John Diedrich, Sycamore farmer From Manhattan to my corn field in 10 minutes “Straighten up! Company is on the way.” The words blasted out of the two-way radio. It was corn harvest 2013 and my brother had just given me the heads-up that several young passengers were on their way to our field.
My niece Mary and three of her college friends soon arrived, introductions were made, and Katie volunteered to climb aboard my red machine. She settled into the ‘training’ seat next to me. “Ever been on a farm before?” No. “Any idea of what this machine does?” No. “Where did you grow up?” Manhattan. I quickly realized that I had only the next ten minutes to explain to Katie what was happening beneath our very feet.
I was using auto-row guidance and I instinctively reached down and picked up a sun-dried ear of corn. It was an orphan ear that I had rescued after it had been inadvertently knocked to the ground when opening up the headland. It was among the 20 very large and magnificent ears of corn that adorned the space just in front of our feet. With both hands I twisted that ear and kernels went flying about the cab. “This,” I said, “is what is going on below us right now. Between turning cylinders of steel there are thousands of corn kernels exploding at this very moment!”

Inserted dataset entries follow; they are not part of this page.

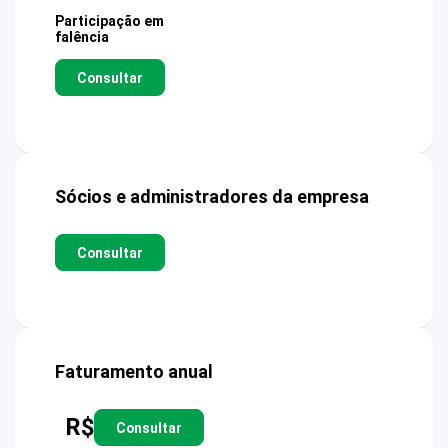
Participação em
falência
Consultar
Sócios e administradores da empresa
Consultar
Faturamento anual
R$
Consultar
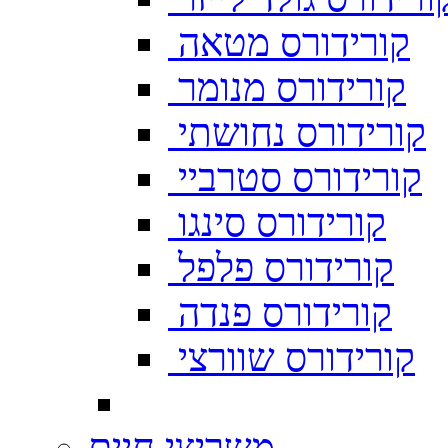
קורידורס מטאה
קורידורס מנומר
קורידורס נחושתי
קורידורס סטרביי
קורידורס סינגו
קורידורס פלפל
קורידורס פנדה
קורידורס שוורצי
משריצי חיים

As we crossed the field I explained that we would harvest one acre of corn. In that one acre there would be 32,000 ears of corn like the one I held in my hand and all the kernels would be removed and put into the grain bin behind her head. She marveled at the stream of yellow gold and then asked how only the kernels were in that bin. “Where is the rest of the plant?” I pointed to the corn head and commented on the invention of the auger and how many grain augers were being used in the combine. I mentioned the effects of gravity and air movement and then motioned to the ground to have her observe that the plant material was being left in the field. She nodded her head in agreement.
We came to the end of the field and parked next to the wagon. I extended the unload auger and pressed the discharge button. Katie was visibly startled when the kernels of corn behind her head magically appeared at the end of that auger and poured into the wagon. It struck me that this was truly an exercise in child-like wonder. I was keenly aware of the awesome technology that has replaced the handpicking of every ear of corn that my father and grandfather experienced.
I thanked Katie for her brief company and the opportunity to share my knowledge. I now realize that I had touched only one ear of corn to tell my farming story. Of the 17 million ears of corn that George and I harvested in 2013, that one ear was truly the most educational and inspirational of them all – for a young city girl and me. ■ John Diedrich is a 3rd generation farmer who grows corn & soybeans in rural Sycamore.